[Given passage Boundary: Start]
- Movie poster
- Directed by: Larry Cohen
- Written by: Larry Cohen
- Produced by: Larry Cohen
- Starring: Tony Lo Bianco Sandy Dennis Sylvia Sidney Sam Levene Robert Drivas Mike Kellin Richard Lynch Deborah Raffin
- Cinematography: Paul Glickman
- Edited by: Arthur Mandelberg William J. Waters Chris Lebenzon Michael D. Corey
- Music by: Frank Cordell
- Production company: The Georgia Company
- Distributed by: New World Pictures
- Release date: October 22, 1976;
- Running time: 90 minutes
- Country: United States
- Language: English

= God Told Me To =

1976 film by Larry Cohen

God Told Me To (released in some theatrical markets as Demon) is a 1976 science fiction horror film written, directed, and produced by Larry Cohen. Like many of Cohen's films, it was shot on location in New York City and incorporates aspects of the police procedural. The film depicts sniper attacks, mass stabbings, mass shootings, and familicides performed by seemingly normal people, who all claim that God told them to kill. A religious NYPD detective suspects that the perpetrators were influenced by a cult leader with apparent psychic powers. During the investigation, the detective also investigates his own past and the identity of his birth mother. He discovers that both he and the cult leader were the result of mysterious virgin births.

== Plot ==
In New York City, a gunman perched atop a water tower opens fire with a .22 caliber rifle on the crowded streets below, randomly killing fifteen pedestrians. Peter Nicholas, a devout Catholic NYPD detective, climbs the tower to talk to the sniper. Before jumping to his death, the gunman tells Nicholas that "God told" him to commit the murders.

Although traumatized by the attack, Nicholas investigates a series of seemingly unpremeditated murders that follow: a mass stabbing at a supermarket, a mass shooting by a police officer at a St. Patrick's Day parade, and a man who murders his wife and children. They have all been committed by a variety of unconnected, seemingly normal assailants who claim that God told them to kill. Nicholas learns that one of the murderers knew a long-haired young man named Bernard Phillips. When Nicholas visits Phillips' address, Phillips' mother assaults Nicholas with a knife, but she dies during the attack by falling down a flight of stairs. She turns out to have been a virgin and to have once claimed she was abducted by aliens. Nicholas' superiors refuse to acknowledge a religious motivation for the murders and suspend him, so he leaks this story to the press, causing a panic.
[Given passage Boundary: End]
◆ **Directive 1**
Decide whether each statement agrees with the article on God Told Me To, answering yes or no and quoting the deciding words of the article: (a) The film was shot on location in Los Angeles. (b) The gunman on the water tower kills fifteen pedestrians. (c) Phillips' mother dies by falling down a flight of stairs.
◆ **Directive 2**
According to the article on God Told Me To, which company distributed the film?
◆ **Directive 3**
List every person the article on God Told Me To credits as an editor of the film.
[Data supplied Boundary: Start]
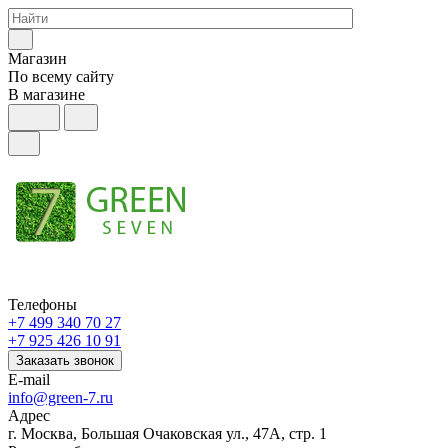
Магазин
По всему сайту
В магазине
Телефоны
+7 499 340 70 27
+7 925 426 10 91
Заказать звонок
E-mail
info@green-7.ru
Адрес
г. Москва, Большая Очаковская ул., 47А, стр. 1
[Data supplied Boundary: End]
[Data supplied Boundary: Start]
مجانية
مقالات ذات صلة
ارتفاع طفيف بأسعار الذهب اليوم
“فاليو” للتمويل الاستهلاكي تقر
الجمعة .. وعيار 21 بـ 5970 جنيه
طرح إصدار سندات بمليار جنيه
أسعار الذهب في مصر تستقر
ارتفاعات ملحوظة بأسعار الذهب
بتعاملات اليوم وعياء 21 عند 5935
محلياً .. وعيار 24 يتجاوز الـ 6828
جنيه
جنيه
[Data supplied Boundary: End]
[Data supplied Boundary: Start]
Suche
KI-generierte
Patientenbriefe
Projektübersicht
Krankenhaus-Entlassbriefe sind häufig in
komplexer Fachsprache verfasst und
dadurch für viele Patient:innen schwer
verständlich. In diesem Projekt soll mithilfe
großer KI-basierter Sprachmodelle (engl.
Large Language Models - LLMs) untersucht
[Data supplied Boundary: End]
◆ **Response area 1**
(a) No: "it was shot on location in New York City"
(b) Yes: "randomly killing fifteen pedestrians"
(c) Yes: "she dies during the attack by falling down a flight of stairs"

◆ **Response area 2**
New World Pictures

◆ **Response area 3**
Arthur Mandelberg, William J. Waters, Chris Lebenzon, Michael D. Corey